When the development was planned a decade ago, the Planning Board approved putting walking trails around the perimeter of the property for both residents and the public to enjoy.
Attorney Morgan Hollis spoke on behalf of Nevins residents and said people living there have concerns.
“This is an open invitation for the public to come onto the property,” he said.
Residents petitioned the town to release its rights to the walking trail easement. That would release the public right to use any trails put in place.
Some residents said their homes were built after the trail easement was put on the plan. Portions of the planned trail often fall only 15 to 20 feet from buildings.
The Nevins trail story has a lot of history.

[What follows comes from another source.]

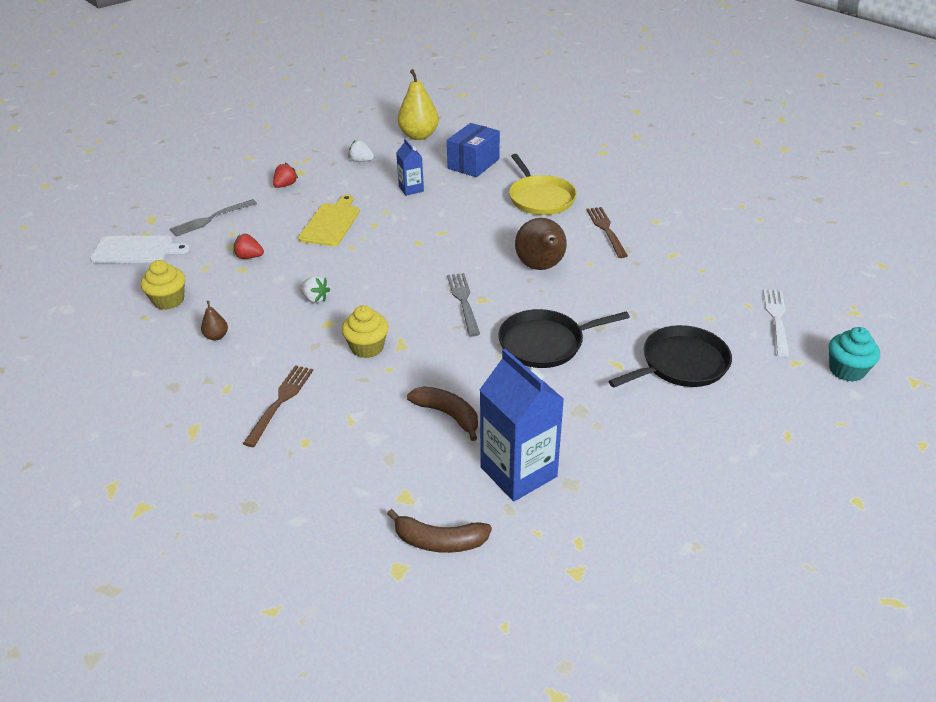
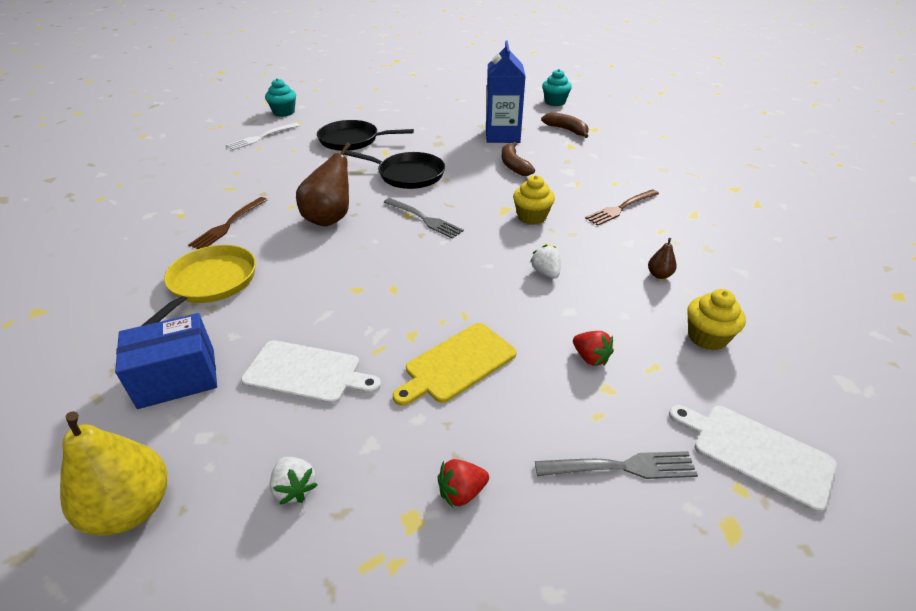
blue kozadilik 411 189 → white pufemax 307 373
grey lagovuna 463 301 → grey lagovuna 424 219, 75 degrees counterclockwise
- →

Town Council Chairman John Farrell said when the plan was first envisioned, it almost became a family subdivision, not just one for older residents.
The trails were put on the map to serve not only the people who eventually would buy homes there, but also to support the town’s mission to make Londonderry a walking community with many trails and plenty of open space.
The plan changed when the town decided it didn’t want a family-oriented development there that would flood a then-stressed school system and overburden town services. It was a difficult time, Councilor Tom Dolan said, but a decision was made to make Nevins an age-restricted development with some preserved open space and walking trails.
In order to make this happen and to appease developer Elmer Pease, voters approved spending $2.9 million to support making Nevins smaller, with open space and for older citizens. Pease had said he would lose money by making the changes.
“We held a special meeting,” Dolan said. “Ninety-five percent of the residents said yes. It was so well received.”
Pease is no longer associated with the project.
Dolan worried what voters would think now about changing the plan after they spent all that money years ago.
“We are wrestling with that now,” he said. “And what about all the people living at the Nevins who ponied up to the ballot box? This involved the community to a large extent. The community paid for a big portion of that community.”
Jonathan Mitchell moved into the Nevins neighborhood when it was only half complete. He said homeowners have heard different stories about the trail and what would happen.
“Many residents were told there would not be a walking trail,” he said. “Others thought it would be a private trail.”
Many also said homes were built on the land in areas that are located too close to trails and easement borders.
“The builder did what he wanted to do,’ resident Oliver Ducharme said. “He put houses wherever he wanted to.”
That put the trail too close to some homes, residents said.
Councilors will continue discussion on the Nevins trail situation and consult with the town attorney.
“We need to figure out what the process looks like,” Farrell said. “We just need a little more time so we do it right.”